Character: possessing an ethical and high-integrity focus with an outward instead of self-interested perspective.

  • Character behaviors that break trust include dishonesty, low integrity or lack of ethics, poor listening skills, close mindedness, lack of respect and empathy.

Competence: capability (knowledge, experience, ability) to complete the task or do the job in a satisfactory manner.

  • Competence behaviors that might impede trust include poor communication skills, lack of training, and hiring without alignment and consideration to team or organizational purpose or values.

Consistency: the ability to stick with, follow through and complete tasks.

  • Are the trust challenges a result of any of these: lack of accountability, disengagement, high stress, misunderstood expectations or low transparency?

In our trust work with teams and organizations, we usually find that the top three trust challenges are not character-based. That’s good news, because those tend to be the most difficult to address and usually require experienced third party facilitation.

However, when we separately survey leadership teams and employees in the same organization, we often find a wide gap between how the leadership team perceives their own character versus how employees view them. That’s a huge trust red flag.

Step No. 3: Mend

The final step is fixing the weaknesses while celebrating the strengths. This requires the right resources.

Consistency- and competency-based trust issues are relatively simple to address as long as the core values of the team or organization are aligned and practiced. Teams also require the right resources and tools to address these issues.

Let’s use transparency as an example. In our work with teams and organizations, transparency has been identified as one of the primary behavioral weakness impacting trust. Trust Across America’s Trust Alliance Principles (TAP) describe transparency as follows:

 “We reject hidden agendas. We are transparent wherever and whenever possible.”

How can your team address transparency? Start by providing context and then having a discussion using the following resources:

1. Have the team read these articles:

  • A recent article from Trust Across America on how to elevate transparency to build trust
  • This SmartBrief article provides tips for building a culture of transparency
  • Olivia Mathijsen, one of our European Trust Alliance members, shared this article about how a distributed tech company called GitLab has successfully built transparency into their core values and everyday work.

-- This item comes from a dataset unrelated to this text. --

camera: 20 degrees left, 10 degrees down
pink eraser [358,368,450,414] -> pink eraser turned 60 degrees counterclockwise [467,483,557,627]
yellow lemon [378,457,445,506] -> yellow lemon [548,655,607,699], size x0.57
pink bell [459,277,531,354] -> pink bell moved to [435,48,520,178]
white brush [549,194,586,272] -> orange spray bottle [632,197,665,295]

2. Follow with a discussion using one or all of these questions and giving all team members a voice:

  • Is transparency part of our culture? If not, why not?
  • Is our level of transparency aligned with our ethics?
  • How can we determine which confidentialities can be safely made transparent?

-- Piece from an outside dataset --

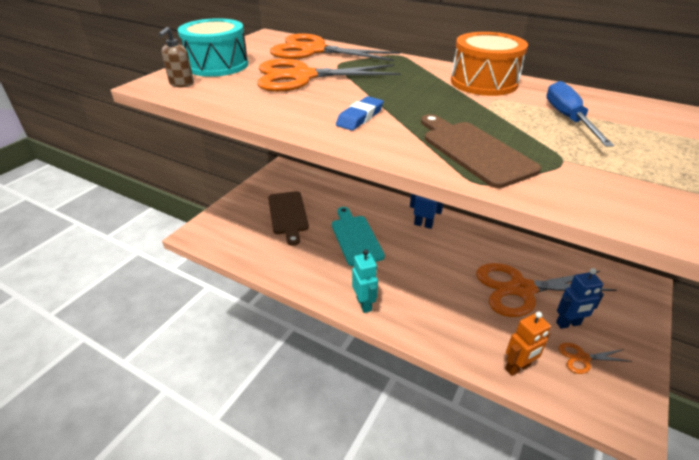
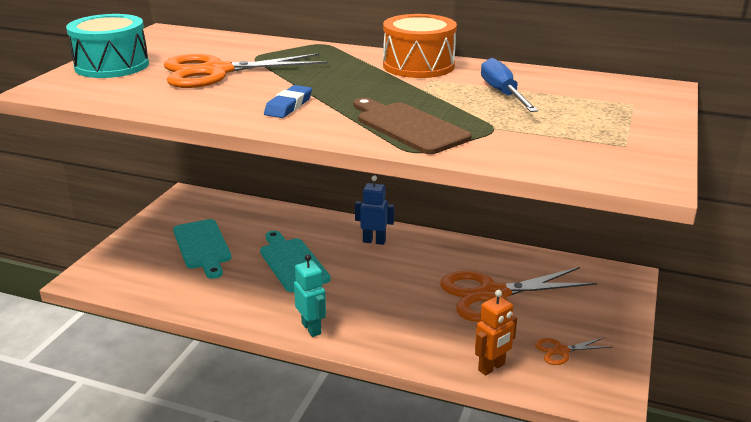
camera: 10 degrees left, 10 degrees down
brown soap dispenser [159,27,194,87] -> none
brown cutting board [268,191,309,246] -> turquoise cutting board [173,219,232,279]
orange scissors [270,34,400,61] -> none
blue robot [556,268,604,329] -> none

Your team should now be well on its way to understanding and fixing the broken links in the trust chain. If more than one behavior needs mending, follow the same steps outlined above, and don’t forget to celebrate the trust strengths team members share.

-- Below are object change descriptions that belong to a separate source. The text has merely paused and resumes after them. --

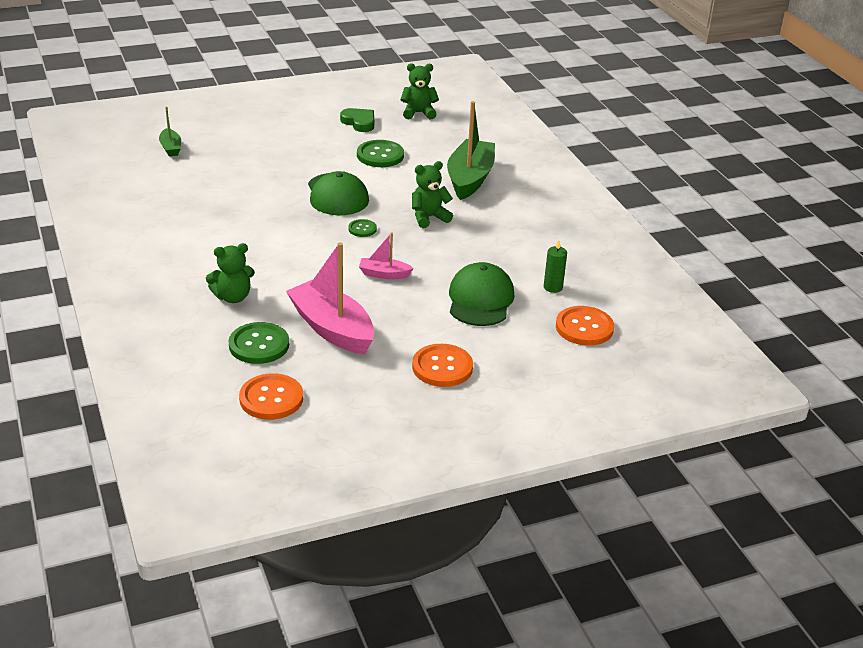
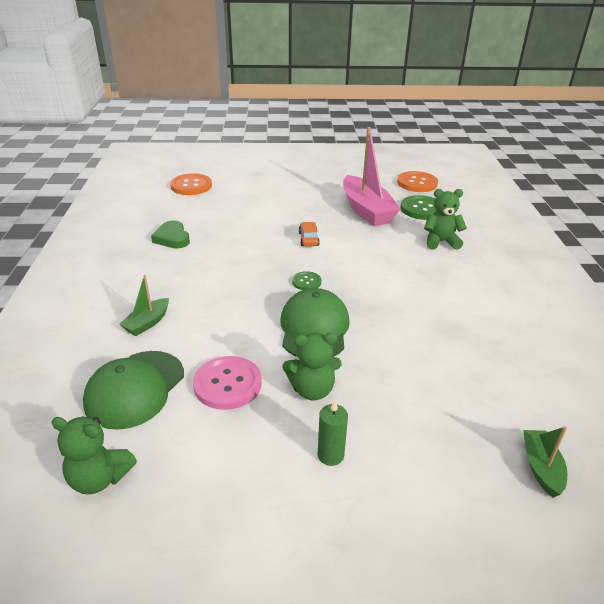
camera: 160 degrees left, 0 degrees up
green heart [340,108,374,132] -> green heart moved to [151,221,190,248]
green button [357,140,404,167] -> pink button [193,356,262,410]
pink boat [359,232,414,279] -> orange car [299,222,320,246]
green teddy bear [412,161,453,228] -> green teddy bear moved to [282,333,342,400]
orange button [412,344,473,387] -> none
green boat [447,101,495,200] -> green boat [119,275,169,336], size x0.49
green cap [449,262,515,326] -> green cap moved to [83,351,184,430]
green candle [544,240,567,293] -> green candle moved to [318,400,348,466]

As a final thought: Leaders who embraced the growing business case for trust as a strategic advantage didn’t wait for a crisis to address it. Those who failed to give trust the attention it deserves are now panicking and turning in all the wrong directions for a quick fix.

When we read about “solutions” like employee productivity surveillance software, we have a problem. One can only conclude that leaders continue to take guidance from organizations offering expensive trust work arounds that fail to address underlying behavioral problems.

As the saying goes, “the more things change, the more they stay the same.”

 

Barbara Brooks Kimmel is the founder of Trust Across America-Trust Around the World, whose mission is to help organizations build trust. Now in its 11th year, the program has developed two proprietary trust-evaluation tools. She also runs the world largest global Trust Alliance and is the editor of the award-winning TRUST INC. book series. Kimmel is a former consultant to McKinsey who has worked across industries and with many Fortune 500 CEOs. She holds a bachelor’s in international affairs from Lafayette College and an MBA in marketing from Baruch.